There is ‘blood at the root’ of the Hindutva movement whenever it refuses to see Muslims and other minorities as fully Indian. In this sense, to lynch a man on the suspicion (or, for that matter, even the evidence) of eating beef is the logical outcome of statements like those dismissing the Taj Mahal as not an Indian building. There is no point pretending otherwise. And I suspect that it is not the so-called Hindutva loony fringe that pretends otherwise; it is all the others who refuse to countenance the true nature of the fruits hanging from our beautiful and historical Indian trees.

The problem with such blindness is that it can end up hollowing out the rule of law and order. The Indian government has to act decisively and visibly against lynching and mob violence because, if it fails to do so, it fails to govern. And if it fails to govern long enough, there might not be much left to govern.

Law and order are there to stop citizens from inflicting ‘justice’ on each other; the state is there to break the endless cycles of personal, family and group revenge that have been at the root of violence in all traditional societies. That way lies chaos! Any government that fails to see this does India the greatest disservice possible, for it enables the hollowing out of governance in India, and hence the rise of anarchy.

A strange and bitter crop

Meeropol’s poem, as sung by Billie Holiday (and, later, by singers like Sting, Diana Ross and Annie Lennox), ends with a memorable line: “Here is a strange and bitter crop.”

This image alludes to the longer consequences of such acts of vigilante justice: it is not just the tragic breakdown of law in that particular instant; it is also the sowing of a bitter crop that will return again and again.
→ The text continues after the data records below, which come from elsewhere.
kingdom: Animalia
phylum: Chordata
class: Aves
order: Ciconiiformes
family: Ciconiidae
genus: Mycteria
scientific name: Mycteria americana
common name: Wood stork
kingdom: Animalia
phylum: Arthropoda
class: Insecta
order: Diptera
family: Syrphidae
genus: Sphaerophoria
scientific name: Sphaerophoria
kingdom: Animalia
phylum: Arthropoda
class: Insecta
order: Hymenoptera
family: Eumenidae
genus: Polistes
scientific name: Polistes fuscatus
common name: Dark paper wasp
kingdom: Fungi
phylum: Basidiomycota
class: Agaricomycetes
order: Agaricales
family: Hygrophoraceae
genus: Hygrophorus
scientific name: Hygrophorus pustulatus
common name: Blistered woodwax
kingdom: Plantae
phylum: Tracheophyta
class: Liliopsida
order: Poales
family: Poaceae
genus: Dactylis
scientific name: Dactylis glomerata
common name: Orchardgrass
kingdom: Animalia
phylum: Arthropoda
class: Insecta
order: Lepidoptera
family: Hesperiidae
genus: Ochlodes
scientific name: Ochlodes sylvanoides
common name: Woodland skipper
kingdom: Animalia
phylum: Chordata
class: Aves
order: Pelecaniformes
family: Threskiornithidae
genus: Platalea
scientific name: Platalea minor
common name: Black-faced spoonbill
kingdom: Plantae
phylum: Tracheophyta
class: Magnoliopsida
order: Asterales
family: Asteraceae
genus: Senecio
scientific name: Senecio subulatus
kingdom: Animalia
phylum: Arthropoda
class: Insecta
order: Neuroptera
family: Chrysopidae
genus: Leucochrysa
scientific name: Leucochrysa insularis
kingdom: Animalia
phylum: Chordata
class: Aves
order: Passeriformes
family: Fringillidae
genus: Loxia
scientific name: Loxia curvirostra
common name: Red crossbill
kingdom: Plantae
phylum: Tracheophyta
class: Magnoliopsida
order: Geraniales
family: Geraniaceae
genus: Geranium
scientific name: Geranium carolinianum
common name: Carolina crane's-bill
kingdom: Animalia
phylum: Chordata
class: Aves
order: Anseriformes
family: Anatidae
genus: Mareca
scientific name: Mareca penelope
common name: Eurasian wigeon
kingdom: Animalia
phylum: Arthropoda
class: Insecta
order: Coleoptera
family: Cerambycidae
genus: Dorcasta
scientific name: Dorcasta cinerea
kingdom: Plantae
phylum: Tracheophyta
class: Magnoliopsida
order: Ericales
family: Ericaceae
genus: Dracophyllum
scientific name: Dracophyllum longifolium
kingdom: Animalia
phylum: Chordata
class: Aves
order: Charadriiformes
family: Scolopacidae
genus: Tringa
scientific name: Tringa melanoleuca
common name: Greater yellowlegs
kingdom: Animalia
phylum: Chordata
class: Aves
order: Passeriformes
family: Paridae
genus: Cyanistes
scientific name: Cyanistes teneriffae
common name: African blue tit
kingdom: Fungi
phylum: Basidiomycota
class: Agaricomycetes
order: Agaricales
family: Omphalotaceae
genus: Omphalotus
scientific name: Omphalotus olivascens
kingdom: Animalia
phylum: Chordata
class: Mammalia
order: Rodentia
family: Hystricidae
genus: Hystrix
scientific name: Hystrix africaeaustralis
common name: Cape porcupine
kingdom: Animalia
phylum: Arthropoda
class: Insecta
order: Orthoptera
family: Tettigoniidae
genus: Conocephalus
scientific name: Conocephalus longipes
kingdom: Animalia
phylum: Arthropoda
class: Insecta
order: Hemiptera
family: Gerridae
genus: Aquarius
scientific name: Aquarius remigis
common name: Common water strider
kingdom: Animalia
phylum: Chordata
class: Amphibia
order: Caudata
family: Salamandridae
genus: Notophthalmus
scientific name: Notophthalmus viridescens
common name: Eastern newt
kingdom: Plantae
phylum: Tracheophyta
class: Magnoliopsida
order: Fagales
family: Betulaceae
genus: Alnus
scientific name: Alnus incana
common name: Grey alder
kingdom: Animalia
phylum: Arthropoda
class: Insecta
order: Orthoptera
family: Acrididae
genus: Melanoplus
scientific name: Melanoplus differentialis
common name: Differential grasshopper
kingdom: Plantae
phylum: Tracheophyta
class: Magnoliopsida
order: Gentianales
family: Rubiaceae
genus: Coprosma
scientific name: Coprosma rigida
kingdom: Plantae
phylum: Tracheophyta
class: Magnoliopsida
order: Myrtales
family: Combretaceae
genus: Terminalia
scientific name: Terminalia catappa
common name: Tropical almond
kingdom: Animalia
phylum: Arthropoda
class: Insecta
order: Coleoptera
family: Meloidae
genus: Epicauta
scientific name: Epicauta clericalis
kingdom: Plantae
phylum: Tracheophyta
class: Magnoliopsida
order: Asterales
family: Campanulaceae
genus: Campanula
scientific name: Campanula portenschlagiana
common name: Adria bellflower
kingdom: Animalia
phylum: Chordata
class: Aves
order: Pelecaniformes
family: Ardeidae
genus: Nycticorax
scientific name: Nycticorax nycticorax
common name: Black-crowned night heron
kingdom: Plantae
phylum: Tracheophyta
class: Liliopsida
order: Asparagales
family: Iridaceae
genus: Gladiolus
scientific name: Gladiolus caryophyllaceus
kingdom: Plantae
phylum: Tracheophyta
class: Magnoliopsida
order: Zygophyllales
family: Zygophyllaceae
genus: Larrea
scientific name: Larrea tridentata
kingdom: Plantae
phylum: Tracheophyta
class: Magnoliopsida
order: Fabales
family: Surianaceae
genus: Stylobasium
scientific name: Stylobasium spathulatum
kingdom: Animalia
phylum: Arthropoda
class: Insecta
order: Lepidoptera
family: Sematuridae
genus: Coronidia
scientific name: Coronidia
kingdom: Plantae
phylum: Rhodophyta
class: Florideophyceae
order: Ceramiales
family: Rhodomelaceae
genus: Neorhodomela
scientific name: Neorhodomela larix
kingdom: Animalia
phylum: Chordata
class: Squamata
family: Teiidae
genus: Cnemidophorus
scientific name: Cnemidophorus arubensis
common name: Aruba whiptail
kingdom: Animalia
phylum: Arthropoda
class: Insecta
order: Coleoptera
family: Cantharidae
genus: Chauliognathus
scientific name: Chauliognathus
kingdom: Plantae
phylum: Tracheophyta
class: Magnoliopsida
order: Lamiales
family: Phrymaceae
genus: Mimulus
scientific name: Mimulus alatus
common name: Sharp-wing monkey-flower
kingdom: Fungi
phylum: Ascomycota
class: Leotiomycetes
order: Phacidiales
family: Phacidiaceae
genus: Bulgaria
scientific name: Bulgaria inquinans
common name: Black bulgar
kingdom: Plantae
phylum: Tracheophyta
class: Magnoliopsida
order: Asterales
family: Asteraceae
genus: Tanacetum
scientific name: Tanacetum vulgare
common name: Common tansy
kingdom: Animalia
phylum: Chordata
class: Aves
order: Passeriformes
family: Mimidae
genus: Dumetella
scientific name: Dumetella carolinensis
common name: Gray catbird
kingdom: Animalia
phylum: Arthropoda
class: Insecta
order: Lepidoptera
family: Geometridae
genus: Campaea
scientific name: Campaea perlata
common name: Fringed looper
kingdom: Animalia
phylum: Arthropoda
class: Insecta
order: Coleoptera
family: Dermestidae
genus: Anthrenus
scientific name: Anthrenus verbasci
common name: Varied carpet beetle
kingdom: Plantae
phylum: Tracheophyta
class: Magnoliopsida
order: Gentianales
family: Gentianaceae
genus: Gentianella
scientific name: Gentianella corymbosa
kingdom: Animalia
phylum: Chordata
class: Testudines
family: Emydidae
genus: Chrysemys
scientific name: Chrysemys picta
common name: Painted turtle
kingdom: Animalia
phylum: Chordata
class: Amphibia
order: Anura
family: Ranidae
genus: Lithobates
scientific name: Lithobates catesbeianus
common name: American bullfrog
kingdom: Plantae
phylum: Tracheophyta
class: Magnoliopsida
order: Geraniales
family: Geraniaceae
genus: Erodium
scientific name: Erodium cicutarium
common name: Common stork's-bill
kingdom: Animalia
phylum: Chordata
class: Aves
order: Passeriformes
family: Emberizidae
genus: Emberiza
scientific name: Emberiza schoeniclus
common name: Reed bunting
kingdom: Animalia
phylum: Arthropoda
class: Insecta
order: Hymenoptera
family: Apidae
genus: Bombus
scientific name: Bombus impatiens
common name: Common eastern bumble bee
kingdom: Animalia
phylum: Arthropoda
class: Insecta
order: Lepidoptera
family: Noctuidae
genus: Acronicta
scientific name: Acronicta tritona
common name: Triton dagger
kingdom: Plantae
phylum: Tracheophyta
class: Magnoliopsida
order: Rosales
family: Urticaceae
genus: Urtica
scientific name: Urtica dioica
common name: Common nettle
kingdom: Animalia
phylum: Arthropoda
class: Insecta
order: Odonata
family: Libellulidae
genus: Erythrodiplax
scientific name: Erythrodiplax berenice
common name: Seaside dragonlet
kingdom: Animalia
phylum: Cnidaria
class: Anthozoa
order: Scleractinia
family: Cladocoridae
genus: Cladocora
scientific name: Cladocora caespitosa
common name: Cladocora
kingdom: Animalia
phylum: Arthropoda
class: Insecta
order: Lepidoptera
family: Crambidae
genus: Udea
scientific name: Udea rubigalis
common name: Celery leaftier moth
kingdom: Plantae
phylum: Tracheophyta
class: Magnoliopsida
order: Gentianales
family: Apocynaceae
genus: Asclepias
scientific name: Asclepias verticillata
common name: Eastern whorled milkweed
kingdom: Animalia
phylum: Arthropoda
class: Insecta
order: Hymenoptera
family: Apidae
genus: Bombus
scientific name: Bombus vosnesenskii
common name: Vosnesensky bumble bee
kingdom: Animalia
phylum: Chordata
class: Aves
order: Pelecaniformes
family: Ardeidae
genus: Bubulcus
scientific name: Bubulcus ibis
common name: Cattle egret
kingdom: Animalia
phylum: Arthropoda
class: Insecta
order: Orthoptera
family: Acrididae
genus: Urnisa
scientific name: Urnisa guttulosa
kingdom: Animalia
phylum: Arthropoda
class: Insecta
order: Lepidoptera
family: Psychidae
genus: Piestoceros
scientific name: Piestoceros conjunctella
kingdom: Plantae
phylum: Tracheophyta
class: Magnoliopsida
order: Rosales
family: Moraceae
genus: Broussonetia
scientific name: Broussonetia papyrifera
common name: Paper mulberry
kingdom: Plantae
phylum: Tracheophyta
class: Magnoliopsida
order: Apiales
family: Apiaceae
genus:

I shudder to think of the consequences of the bitterness of a minority population of 180 million people in India, more so as the ‘laws’ for which such lynchings are taking place do not even represent the beliefs of the majority of Hindus.

But that is the silver lining in our dark cloud, just as it was the silver lining in the tumultuous clouds of lynching in the American south a century ago: Abel Meeropol, the writer of ‘Strange Fruit’, was not an African American. He was Jewish and a socialist who believed in order, equality and justice. He was moved not because he was Black, but because he was human and humane. I believe that India contains many millions of Abel Meeropols, and that they will make their voices heard.